To: Vieserre who wrote (1415)7/14/1998 11:39:00 AM
From: Ahda  Respond to of 1911
 
All,

Last night i tried to find statistics on Asia it is a feat the IMF has opened an new division where one can write each nation and acquire said. I have not done this. There is also a piece on derivatives the question of transparency in derivatives which made me wonder if nations play the derivative market.

There was an amendment ot the Breton Woods Constitution that occurred in 1978 haven't found that either i think it has to do with gold as the original constitution dictates that currencies are leveled with gold.

Asia growth has come recently much from investment from elsewhere and the query entered my mind of apathy of the people where poor in certain parts of Asia are as the trees that grow part of life. We here find poor deplorable. Pakistan also is close to being defunct

My thoughts later turned to the fact that what took certain groups out of poverty was the dollar. Gold has been carried for many years as safety and growth had transpired as dollar based. Perhaps this also goes back to the IMF 78 amendment i am unsure.

It just seems when half of the world broadly speaking is in dire financial straits that we here are so well off doesn't make sense. Neither my son nor i could understand why how we can continue to reap so much while others are so adversely affected.

Perhaps what I am missing is labor costs in Asia force competition in Asia and create more stress on Asia.

Nattering maybe



To: Vieserre who wrote (1415)7/14/1998 12:57:00 PM
From: ahhaha  Read Replies (2) | Respond to of 1911
 
Do you remember when I made those negative remarks about the BIS? This is representative of their competence:

Andrew Crockett, general manager of the Bank for International Settlements (BIS), told the symposium
that expansionary monetary policy would reduce pressure on the need to carry out reforms in the banking
sector and run the risk of widening the crisis in the Asian region.

He also said increasing money supply through steps such as open market operations would have little
effect on boosting Japan's domestic demand.

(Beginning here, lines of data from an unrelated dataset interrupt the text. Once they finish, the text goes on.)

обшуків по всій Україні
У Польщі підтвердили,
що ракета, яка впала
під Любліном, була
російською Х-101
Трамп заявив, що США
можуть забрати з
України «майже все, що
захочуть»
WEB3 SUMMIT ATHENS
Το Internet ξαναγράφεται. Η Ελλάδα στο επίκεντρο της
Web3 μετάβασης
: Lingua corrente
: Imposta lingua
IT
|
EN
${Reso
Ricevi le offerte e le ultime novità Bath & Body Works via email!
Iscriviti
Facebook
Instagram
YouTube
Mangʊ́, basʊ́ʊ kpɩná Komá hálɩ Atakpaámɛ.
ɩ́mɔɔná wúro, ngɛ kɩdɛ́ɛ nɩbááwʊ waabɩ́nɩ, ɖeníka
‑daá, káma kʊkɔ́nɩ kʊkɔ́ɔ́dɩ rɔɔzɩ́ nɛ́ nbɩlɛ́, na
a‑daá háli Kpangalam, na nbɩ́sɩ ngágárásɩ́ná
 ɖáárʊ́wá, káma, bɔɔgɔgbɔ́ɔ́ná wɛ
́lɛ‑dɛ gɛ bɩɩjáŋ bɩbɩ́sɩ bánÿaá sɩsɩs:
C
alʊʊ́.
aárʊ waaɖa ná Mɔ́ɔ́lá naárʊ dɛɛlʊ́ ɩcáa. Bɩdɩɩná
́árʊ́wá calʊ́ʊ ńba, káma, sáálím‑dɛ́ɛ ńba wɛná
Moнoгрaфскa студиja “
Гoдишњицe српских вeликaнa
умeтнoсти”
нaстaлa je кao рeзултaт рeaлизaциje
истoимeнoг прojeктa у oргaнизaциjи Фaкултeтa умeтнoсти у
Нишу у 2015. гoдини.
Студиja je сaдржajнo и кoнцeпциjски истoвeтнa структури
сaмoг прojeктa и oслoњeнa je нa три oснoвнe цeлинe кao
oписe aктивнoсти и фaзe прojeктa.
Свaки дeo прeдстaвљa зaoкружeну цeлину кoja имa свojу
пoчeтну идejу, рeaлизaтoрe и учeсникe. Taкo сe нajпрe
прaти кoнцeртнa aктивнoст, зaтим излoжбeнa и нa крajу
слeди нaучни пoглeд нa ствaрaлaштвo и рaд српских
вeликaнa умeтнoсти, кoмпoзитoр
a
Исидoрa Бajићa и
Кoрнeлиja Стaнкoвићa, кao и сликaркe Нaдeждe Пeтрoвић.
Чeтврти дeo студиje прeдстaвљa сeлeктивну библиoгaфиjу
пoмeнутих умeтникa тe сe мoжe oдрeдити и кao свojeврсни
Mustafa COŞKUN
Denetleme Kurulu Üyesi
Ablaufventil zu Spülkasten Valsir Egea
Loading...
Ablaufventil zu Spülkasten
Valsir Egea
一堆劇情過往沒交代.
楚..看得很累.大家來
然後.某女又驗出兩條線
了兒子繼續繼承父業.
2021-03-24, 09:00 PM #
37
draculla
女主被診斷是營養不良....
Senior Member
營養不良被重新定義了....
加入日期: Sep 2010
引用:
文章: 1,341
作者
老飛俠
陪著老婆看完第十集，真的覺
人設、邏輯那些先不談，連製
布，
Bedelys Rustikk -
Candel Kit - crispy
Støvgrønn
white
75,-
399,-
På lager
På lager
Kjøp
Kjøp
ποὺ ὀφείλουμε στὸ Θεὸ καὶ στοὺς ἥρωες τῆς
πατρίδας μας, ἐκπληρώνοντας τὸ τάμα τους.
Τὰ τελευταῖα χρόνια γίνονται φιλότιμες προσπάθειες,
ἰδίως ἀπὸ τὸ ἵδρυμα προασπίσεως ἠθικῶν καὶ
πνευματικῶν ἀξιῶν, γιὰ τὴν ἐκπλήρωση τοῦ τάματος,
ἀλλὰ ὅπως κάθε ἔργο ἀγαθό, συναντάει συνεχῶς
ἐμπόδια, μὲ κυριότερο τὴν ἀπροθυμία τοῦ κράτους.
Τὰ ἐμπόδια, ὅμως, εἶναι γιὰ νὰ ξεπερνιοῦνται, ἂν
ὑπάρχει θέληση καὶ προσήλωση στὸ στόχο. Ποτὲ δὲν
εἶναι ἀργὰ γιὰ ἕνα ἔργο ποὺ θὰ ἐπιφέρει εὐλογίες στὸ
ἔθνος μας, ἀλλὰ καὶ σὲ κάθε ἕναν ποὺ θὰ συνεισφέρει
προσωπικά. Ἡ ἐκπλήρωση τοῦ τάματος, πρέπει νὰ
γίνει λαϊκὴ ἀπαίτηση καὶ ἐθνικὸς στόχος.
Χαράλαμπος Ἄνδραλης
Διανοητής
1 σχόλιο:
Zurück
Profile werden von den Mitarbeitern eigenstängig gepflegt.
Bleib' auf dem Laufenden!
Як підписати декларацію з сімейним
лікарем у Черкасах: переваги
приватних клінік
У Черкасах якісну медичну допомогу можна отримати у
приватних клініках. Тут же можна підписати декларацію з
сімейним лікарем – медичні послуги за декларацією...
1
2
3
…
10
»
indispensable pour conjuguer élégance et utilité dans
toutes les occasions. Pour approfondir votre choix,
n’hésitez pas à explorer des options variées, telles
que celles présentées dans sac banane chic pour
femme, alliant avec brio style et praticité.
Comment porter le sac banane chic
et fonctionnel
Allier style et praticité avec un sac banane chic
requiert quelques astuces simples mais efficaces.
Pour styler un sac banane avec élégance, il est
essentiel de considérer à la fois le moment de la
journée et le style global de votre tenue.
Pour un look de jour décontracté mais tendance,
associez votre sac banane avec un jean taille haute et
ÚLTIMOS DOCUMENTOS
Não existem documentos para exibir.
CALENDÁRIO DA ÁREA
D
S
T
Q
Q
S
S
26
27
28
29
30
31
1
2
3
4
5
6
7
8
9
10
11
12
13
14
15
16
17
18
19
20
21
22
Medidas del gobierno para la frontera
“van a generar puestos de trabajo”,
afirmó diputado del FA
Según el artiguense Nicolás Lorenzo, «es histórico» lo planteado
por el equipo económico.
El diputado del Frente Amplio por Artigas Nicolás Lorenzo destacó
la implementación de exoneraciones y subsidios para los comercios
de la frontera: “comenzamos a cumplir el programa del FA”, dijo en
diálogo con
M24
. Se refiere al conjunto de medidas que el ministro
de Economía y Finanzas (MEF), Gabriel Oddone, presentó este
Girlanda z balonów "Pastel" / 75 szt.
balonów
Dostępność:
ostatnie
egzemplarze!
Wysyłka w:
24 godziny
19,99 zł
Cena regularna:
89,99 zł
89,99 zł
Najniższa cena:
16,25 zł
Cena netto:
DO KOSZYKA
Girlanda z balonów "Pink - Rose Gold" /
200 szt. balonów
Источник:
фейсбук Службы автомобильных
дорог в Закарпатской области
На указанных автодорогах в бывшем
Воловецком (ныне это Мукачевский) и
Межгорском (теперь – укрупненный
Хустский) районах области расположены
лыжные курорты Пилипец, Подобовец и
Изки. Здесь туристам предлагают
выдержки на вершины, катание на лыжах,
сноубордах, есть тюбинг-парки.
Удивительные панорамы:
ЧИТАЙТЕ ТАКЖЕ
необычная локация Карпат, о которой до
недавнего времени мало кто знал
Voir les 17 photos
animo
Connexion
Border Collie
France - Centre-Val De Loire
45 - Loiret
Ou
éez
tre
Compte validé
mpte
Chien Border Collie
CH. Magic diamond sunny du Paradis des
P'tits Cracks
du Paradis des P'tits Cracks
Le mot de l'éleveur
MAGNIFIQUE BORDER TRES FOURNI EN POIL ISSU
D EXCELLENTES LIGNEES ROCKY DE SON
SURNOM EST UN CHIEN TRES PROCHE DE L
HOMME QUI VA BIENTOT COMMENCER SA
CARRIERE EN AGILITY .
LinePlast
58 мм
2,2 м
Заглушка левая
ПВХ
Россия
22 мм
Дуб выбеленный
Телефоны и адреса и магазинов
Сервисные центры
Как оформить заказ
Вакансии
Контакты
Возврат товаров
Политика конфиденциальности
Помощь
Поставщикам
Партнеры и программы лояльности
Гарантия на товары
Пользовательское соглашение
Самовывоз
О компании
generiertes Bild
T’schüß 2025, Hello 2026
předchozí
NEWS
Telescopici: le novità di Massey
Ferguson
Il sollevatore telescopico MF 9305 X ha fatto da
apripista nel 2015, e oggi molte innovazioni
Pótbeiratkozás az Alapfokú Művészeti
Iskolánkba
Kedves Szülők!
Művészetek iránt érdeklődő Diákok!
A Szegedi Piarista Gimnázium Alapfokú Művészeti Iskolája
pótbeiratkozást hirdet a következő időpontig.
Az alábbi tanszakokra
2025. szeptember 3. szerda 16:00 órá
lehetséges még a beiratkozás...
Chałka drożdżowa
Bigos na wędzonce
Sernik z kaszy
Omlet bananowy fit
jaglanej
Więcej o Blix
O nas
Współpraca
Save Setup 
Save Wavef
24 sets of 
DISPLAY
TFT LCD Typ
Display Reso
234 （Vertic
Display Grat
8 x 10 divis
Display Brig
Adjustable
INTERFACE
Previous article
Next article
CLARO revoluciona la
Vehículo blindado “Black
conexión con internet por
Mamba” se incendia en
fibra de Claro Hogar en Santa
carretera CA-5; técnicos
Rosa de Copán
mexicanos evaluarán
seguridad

The machinery is being put in place to expand the money supply in Japan as we speak. The BOJ has proven that interest rates and money supply have elastic and inelastic states. If the BOJ changes short rates from .5% to .25%, they don't need to print one yen note to do so. That is, people won't borrow and create demand deposits as part of doing business if the BOJ lowers rates by buying securities. If there was an extended period of large loan demand, rates were 6%, and then the BOJ tightened cooling the demand, the economy would slow, but the desire to make money wouldn't. If the BOJ then lowered rates to 5%, the money supply would grow because the demand for loanable funds would rise. The desire to make money would cause the money supply to grow. That process had been eclipsed by the pursuit of extended neo-mercantilism so that interest rate manipulation did not create the Pavlovian response of money supply change. Instead of a liquidity trap, Japan has been in a "rate trap".

Crockett's claim is exactly incorrect and his justification is part of the myth of the problem of Japan. His conclusion is the one held by the vast majority and it reminds me of why the majority of American economists claimed it was a bad idea to lower taxes: causes the budget deficit to rise and hence rates. Three disconnected factors, but heavy thinking has them all hooked together. When Japan inevitably uses direct measures to increase money supply, demand will rise rapidly, and the yen also. That means gold will rise relative to the dollar.